### WHAT TO PRODUCE
Please give the data from the line with "Q: Are there surfboards in the image?" to the line with "A: No, there are no buckets or pens." again, substituting "Can you see" for "Do you see" and keeping everything else the same.

### Saved entries

::::::

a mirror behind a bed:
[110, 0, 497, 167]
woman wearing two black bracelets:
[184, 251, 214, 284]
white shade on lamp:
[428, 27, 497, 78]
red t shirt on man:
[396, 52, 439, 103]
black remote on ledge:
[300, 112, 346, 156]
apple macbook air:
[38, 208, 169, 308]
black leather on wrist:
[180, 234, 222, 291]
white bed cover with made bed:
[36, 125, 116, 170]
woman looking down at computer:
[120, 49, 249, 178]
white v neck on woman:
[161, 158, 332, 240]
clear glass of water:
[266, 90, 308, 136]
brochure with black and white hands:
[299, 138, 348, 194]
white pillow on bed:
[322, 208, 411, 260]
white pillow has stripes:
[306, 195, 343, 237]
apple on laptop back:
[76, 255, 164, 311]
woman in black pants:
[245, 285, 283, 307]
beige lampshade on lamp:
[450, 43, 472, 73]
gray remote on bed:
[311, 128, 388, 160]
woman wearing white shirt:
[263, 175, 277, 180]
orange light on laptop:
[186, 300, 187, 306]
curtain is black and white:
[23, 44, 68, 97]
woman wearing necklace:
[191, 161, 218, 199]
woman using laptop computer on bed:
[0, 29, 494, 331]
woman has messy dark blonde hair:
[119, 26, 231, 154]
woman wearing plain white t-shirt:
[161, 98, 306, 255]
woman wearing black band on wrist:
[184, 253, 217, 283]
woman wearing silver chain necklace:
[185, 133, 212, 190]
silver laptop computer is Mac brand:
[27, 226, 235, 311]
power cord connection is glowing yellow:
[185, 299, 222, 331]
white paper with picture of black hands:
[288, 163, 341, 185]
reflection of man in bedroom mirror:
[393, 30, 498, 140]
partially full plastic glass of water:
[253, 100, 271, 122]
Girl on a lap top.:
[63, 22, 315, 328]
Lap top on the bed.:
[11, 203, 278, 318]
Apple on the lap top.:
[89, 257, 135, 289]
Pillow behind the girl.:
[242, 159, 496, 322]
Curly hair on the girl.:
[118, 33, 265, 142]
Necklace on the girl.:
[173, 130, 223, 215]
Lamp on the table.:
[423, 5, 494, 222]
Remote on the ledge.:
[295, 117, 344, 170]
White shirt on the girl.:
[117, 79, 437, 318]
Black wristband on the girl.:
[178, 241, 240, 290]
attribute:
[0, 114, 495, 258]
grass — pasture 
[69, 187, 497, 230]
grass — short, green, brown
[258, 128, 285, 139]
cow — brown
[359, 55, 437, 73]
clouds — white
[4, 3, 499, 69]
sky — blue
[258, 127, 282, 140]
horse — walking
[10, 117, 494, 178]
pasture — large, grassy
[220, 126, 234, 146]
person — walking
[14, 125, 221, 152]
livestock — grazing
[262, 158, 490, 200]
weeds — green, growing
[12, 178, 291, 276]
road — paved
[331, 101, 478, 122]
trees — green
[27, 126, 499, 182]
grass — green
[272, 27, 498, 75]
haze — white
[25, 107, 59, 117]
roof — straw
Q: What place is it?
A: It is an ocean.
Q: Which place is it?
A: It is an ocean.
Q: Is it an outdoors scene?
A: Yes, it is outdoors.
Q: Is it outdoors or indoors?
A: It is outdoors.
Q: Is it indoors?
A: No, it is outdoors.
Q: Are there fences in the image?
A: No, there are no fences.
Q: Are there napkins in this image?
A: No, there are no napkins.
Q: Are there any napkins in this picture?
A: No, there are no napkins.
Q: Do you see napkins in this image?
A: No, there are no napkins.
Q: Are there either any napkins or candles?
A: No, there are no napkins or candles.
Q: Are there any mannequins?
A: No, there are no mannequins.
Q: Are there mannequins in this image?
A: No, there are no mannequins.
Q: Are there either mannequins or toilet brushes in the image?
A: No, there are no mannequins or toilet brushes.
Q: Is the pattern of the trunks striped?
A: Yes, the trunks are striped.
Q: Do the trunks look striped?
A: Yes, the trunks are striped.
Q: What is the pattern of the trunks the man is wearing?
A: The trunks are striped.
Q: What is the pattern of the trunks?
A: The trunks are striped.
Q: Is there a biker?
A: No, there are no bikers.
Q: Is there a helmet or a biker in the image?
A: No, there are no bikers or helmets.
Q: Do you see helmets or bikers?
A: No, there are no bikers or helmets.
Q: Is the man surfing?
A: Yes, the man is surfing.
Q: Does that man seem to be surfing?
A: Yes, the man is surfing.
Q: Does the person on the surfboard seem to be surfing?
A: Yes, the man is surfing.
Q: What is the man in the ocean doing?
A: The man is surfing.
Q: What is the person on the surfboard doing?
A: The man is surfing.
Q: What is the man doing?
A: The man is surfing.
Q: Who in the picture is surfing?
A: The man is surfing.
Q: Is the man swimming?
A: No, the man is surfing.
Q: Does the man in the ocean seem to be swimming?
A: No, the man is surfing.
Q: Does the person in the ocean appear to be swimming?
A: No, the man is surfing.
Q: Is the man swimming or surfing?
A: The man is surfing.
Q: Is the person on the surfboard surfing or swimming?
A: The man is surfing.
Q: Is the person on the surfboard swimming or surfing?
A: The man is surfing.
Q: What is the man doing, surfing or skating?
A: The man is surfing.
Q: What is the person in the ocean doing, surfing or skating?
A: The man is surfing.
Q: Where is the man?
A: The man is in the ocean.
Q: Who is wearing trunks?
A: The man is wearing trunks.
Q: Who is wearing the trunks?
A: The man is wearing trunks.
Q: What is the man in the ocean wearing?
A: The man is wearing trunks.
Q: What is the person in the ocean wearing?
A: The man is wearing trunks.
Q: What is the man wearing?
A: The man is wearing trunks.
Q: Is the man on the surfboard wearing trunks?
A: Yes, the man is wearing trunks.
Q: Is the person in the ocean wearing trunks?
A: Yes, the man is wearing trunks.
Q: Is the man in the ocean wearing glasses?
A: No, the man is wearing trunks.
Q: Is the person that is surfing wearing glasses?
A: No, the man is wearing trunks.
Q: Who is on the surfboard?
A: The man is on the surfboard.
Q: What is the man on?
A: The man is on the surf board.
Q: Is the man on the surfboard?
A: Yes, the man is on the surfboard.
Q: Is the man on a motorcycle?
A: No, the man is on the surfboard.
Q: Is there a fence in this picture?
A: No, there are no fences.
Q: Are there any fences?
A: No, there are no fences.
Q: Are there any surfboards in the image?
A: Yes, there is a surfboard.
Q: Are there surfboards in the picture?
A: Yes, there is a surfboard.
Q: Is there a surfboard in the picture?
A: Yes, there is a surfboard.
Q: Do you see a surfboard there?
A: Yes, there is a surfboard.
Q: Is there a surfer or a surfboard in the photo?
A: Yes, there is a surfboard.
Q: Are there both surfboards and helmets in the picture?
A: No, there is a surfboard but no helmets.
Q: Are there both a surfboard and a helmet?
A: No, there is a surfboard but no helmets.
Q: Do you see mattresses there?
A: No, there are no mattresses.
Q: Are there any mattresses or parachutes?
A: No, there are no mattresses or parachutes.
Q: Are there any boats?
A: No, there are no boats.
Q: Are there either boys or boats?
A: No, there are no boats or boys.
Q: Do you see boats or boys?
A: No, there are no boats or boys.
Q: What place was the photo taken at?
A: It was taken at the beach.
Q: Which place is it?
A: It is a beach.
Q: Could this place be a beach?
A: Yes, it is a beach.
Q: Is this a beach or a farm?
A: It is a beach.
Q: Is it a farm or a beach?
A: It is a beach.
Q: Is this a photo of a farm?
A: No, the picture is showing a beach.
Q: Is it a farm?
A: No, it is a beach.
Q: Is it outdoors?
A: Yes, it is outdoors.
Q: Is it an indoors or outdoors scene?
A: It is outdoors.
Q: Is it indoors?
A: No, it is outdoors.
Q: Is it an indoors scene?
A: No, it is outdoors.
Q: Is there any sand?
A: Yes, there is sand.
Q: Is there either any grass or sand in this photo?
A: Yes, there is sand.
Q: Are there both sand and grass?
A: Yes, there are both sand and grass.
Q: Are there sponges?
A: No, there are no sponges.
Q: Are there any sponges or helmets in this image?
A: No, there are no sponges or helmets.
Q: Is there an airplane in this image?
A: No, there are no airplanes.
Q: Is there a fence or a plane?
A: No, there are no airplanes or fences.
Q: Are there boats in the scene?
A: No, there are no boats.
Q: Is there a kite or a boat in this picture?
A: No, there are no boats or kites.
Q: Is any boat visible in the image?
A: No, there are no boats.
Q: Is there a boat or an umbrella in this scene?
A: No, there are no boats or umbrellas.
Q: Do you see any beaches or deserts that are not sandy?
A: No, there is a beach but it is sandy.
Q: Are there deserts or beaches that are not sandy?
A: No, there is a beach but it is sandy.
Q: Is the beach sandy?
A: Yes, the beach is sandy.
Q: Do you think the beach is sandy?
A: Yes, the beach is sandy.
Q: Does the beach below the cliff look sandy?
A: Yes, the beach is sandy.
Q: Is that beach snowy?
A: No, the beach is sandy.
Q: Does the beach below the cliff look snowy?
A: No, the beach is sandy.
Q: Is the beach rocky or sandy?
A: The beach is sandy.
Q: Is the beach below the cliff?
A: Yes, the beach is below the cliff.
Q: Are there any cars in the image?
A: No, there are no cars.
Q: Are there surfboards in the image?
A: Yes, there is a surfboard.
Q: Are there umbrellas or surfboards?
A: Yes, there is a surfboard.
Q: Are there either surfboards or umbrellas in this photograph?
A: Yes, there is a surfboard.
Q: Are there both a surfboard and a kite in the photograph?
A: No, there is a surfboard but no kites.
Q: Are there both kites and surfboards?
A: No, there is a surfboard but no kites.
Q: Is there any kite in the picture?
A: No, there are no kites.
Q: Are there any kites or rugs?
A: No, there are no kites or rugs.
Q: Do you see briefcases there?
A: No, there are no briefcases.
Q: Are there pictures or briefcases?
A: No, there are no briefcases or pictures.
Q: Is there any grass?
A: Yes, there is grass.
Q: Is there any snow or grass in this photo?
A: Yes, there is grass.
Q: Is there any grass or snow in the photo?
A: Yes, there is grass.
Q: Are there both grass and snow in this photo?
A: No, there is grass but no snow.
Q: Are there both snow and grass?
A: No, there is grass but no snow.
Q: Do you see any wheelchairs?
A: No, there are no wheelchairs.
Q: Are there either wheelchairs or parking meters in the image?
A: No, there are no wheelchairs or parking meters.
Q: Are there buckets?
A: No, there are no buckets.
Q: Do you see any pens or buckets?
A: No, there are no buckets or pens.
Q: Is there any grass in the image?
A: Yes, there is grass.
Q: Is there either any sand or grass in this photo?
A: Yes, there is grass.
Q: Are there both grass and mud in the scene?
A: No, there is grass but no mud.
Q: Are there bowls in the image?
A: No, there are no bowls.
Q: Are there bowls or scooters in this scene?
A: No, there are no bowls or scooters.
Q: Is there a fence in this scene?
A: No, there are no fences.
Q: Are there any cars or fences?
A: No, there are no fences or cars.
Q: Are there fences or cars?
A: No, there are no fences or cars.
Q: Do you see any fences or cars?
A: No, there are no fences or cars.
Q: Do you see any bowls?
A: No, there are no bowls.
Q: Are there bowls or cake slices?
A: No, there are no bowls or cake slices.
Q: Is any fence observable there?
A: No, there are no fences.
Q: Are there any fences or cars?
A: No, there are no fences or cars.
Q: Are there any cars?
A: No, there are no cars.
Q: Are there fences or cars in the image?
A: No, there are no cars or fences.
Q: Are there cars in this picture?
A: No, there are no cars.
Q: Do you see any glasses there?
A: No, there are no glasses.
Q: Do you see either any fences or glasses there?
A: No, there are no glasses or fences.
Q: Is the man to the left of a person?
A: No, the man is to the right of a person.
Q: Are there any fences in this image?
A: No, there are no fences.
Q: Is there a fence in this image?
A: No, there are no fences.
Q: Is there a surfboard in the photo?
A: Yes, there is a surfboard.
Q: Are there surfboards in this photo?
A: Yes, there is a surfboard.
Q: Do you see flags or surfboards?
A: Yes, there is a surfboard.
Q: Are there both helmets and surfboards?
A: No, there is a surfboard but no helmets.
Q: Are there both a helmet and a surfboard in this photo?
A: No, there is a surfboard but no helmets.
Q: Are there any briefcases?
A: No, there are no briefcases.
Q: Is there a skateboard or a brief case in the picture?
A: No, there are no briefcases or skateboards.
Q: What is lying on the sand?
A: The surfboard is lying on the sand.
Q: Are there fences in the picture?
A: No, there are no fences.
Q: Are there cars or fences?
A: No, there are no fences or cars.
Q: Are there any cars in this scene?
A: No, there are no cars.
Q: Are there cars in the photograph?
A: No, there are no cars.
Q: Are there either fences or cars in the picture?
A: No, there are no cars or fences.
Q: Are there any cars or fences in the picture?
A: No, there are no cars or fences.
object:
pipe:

::::::

### TASK ANSWER
Q: Are there surfboards in the image?
A: Yes, there is a surfboard.
Q: Are there umbrellas or surfboards?
A: Yes, there is a surfboard.
Q: Are there either surfboards or umbrellas in this photograph?
A: Yes, there is a surfboard.
Q: Are there both a surfboard and a kite in the photograph?
A: No, there is a surfboard but no kites.
Q: Are there both kites and surfboards?
A: No, there is a surfboard but no kites.
Q: Is there any kite in the picture?
A: No, there are no kites.
Q: Are there any kites or rugs?
A: No, there are no kites or rugs.
Q: Can you see briefcases there?
A: No, there are no briefcases.
Q: Are there pictures or briefcases?
A: No, there are no briefcases or pictures.
Q: Is there any grass?
A: Yes, there is grass.
Q: Is there any snow or grass in this photo?
A: Yes, there is grass.
Q: Is there any grass or snow in the photo?
A: Yes, there is grass.
Q: Are there both grass and snow in this photo?
A: No, there is grass but no snow.
Q: Are there both snow and grass?
A: No, there is grass but no snow.
Q: Can you see any wheelchairs?
A: No, there are no wheelchairs.
Q: Are there either wheelchairs or parking meters in the image?
A: No, there are no wheelchairs or parking meters.
Q: Are there buckets?
A: No, there are no buckets.
Q: Can you see any pens or buckets?
A: No, there are no buckets or pens.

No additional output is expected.